Yo eh visto que utilizan la circuiteria de las raquetas para los moscos, agregan dos etapas duplicadoras mas y un capacitor mas grande a la salida y boom! la carne asada esta lista


----------



## DOSMETROS (Abr 17, 2019)

DownBabylon dijo:


> Yo eh visto que utilizan la circuiteria de las raquetas para los moscos, agregan dos etapas duplicadoras mas y un capacitor mas grande a la salida y boom! la carne asada esta lista


 
Será otro Fake de Youtubo  porque a la raqueta le sobra tensión y le falta potencia para no matar "giles"


----------



## peperc (Abr 17, 2019)

DownBabylon dijo:


> Yo eh visto que utilizan la circuiteria de las raquetas para los moscos, agregan dos etapas duplicadoras mas y un capacitor mas grande a la salida y boom! la carne asada esta lista



y ahi va Jmrambo corriendo a las ratas con al raqueta.
como si fuese la doña corriendo a la hija con el palo de amasar luego de que se entero  que la hara abuela !!!

las ratas no son moscas:
necesitas POTENCIA , energia y mas si estas quedan enganchadas, seguira circulando corriente.


----------



## DownBabylon (Abr 17, 2019)

_Entradas proporcionadas:_
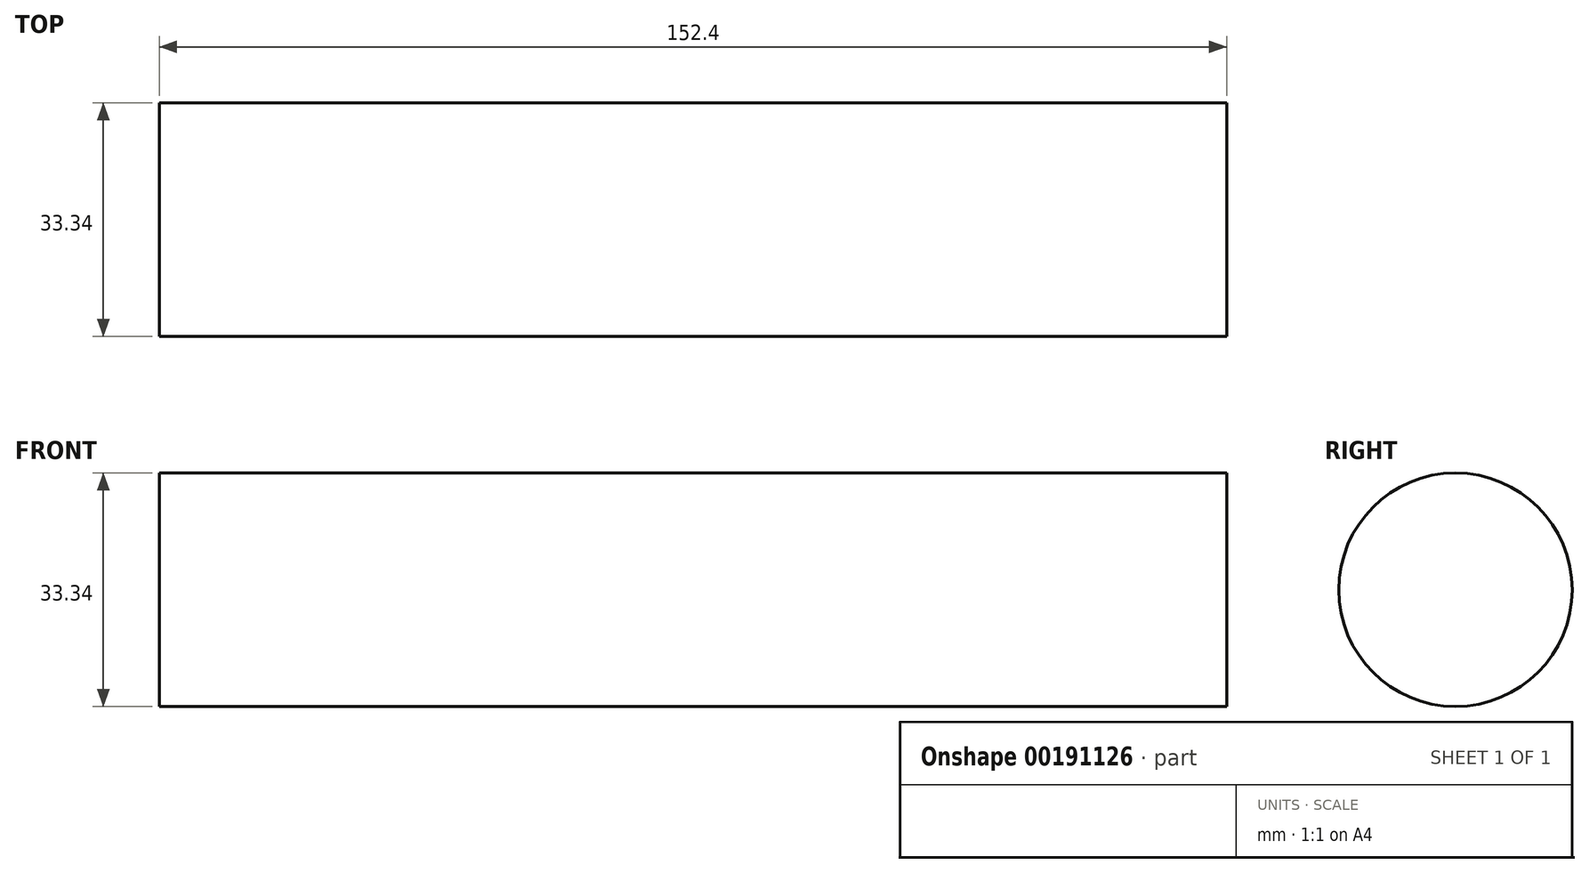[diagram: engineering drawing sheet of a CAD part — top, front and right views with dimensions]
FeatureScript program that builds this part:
---
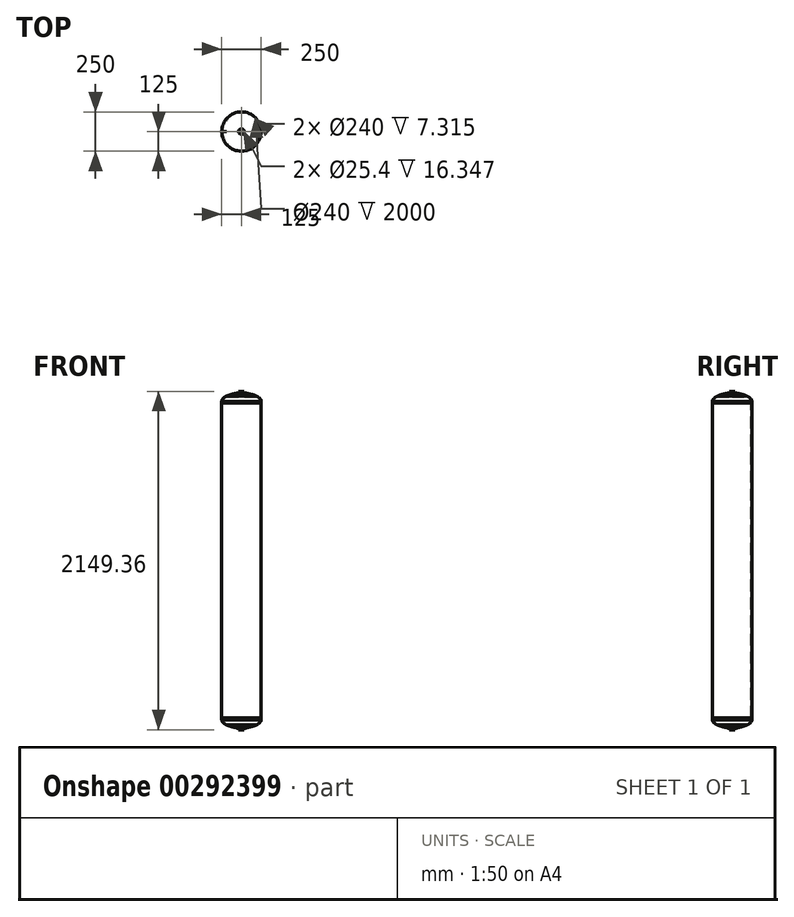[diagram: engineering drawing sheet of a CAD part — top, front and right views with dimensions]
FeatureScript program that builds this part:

_Objetivo de la tarea:_ En el pasaje extraído, ¿qué dice DOSMETROS que le sobra y qué le falta a la raqueta?

_Respuesta del ejercicio:_ Le sobra tensión y le falta potencia.